MATRESCENCE Artist Feature Interviews // JASMINE CHEN

 

Jasmine Chen speaks with Matresence curator Catherine LeComte Lecce:

 

1.) Can you share your background and artistic journey with us, particularly regarding your evolution as an artist and how you came to be a painter?

 

Without realizing I was making art, I had always drawn and painted as a child. Growing up in China, we had a calligraphy class at school, and I was always very drawn to all the details of it.

 

When I was writing my PhD dissertation in economics, I got my first set of oil painting supplies and made my first oil painting. At the time, I wasn’t feeling connected to the databases and impersonal ideas in economics. I needed my work to have a strong personal tie to me.

 

I started reading a big book I have on Vincent van Gogh with gorgeous prints of his paintings. I began copying his paintings and realized I could mix his colors perfectly with the primary colors, black, and white oil tubes of paint that I had. I also related to every word he wrote to his brother about his struggles in life and making art. I was naturally able to relate to it in a way I could never find in my pursuit of economics.

 

From there on, I would spend the whole day, all nine hours of daylight, working on paintings and surprising myself at the end of the day with what I had created. It was that sense of discovery and amazement that glued me to painting and paint as a medium. I never really left it, though I had disruptions when my first and second children were born and other events in life.

 

I’ve had periods where I didn’t paint, but now it’s something I can always go to and count on. That’s really how I became a painter—through obsession and passion.

 


2.) Can you walk us through your artistic process for your featured piece in Matresence? What inspired the work?

 

Ever since I was born, my mother had a profile picture taken of me professionally at one of those photo studios every six months.

 

So, on my birthdays and my half-birthdays. When I left China for boarding school, I was almost 16, so I had 32 of these photos. I’ve always had them but didn’t really know what to do with them until I became an artist. Then, I thought I would make a collage with these images of myself and of my mother when she was raising me when I was young.

 

She was about 36 at the time. When I became a young mother, I realized that, instead of just thinking the mother makes the child, I saw that your child also shapes you through their growing process.

 

As a mother, I was becoming somebody new with the exposure and experience I had with my child.

 

 

 

3.) What specific challenges did you encounter when you first became a mother while also balancing your career as an artist?

 

I remember for one of my first shows through Newton Open Studio, my husband helped me set up because we had my paintings in the living room, which was also the studio, and I couldn’t do it alone. The night before, my husband said, “Okay, I’m going to tuck away all of the toys and just hide them in the basement.” There would be no trace of children in this room so that I could look professional.

 

You have to hide your identity to look good, and I don’t really like that. Also, as an oil painter, I stopped painting for a while when my kids were young because I did not want to create a hazardous environment for them.

 

But I think when my children were young, I thought a lot about painting, and that’s actually a very important thing to do. Besides actually taking the actions, it’s just different ways to grow your work and your mind, and that’s just fine.

 

As artists, we’re good at working with restrictions, and it often promotes creativity. 

 

 

 

4.) What advice would you give to other mother artists?
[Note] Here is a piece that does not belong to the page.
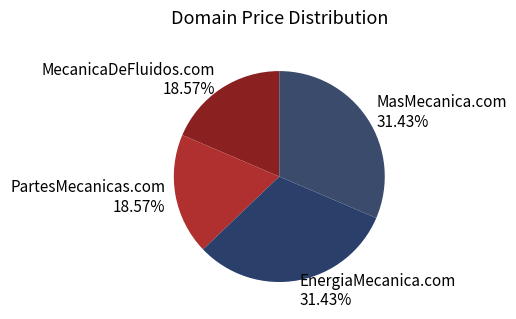

To the nearest percent, what is the combined percentage of MecanicaDeFluidos.com and EnergiaMecanica.com?

50%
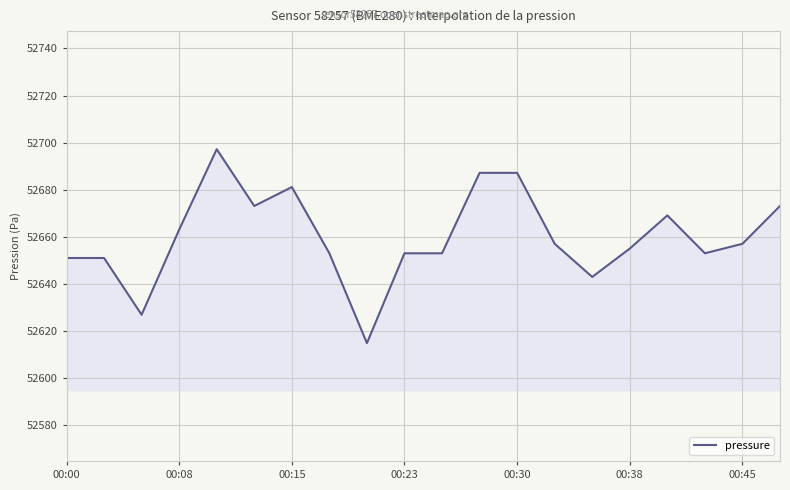

What is the difference between the maximum and minimum values?

82.3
I would say, take care of yourself and remember that there is no rush. As visual artists, we have the unique advantage of being able to create throughout our entire lives. There’s no need to hurry.

 

Enriching yourself as a mother also enriches your art. Your artistic practice likely prepares you to have the flexibility and open-mindedness to grow into the mom that works for you and your child. Balancing both roles can be mutually beneficial and fulfilling.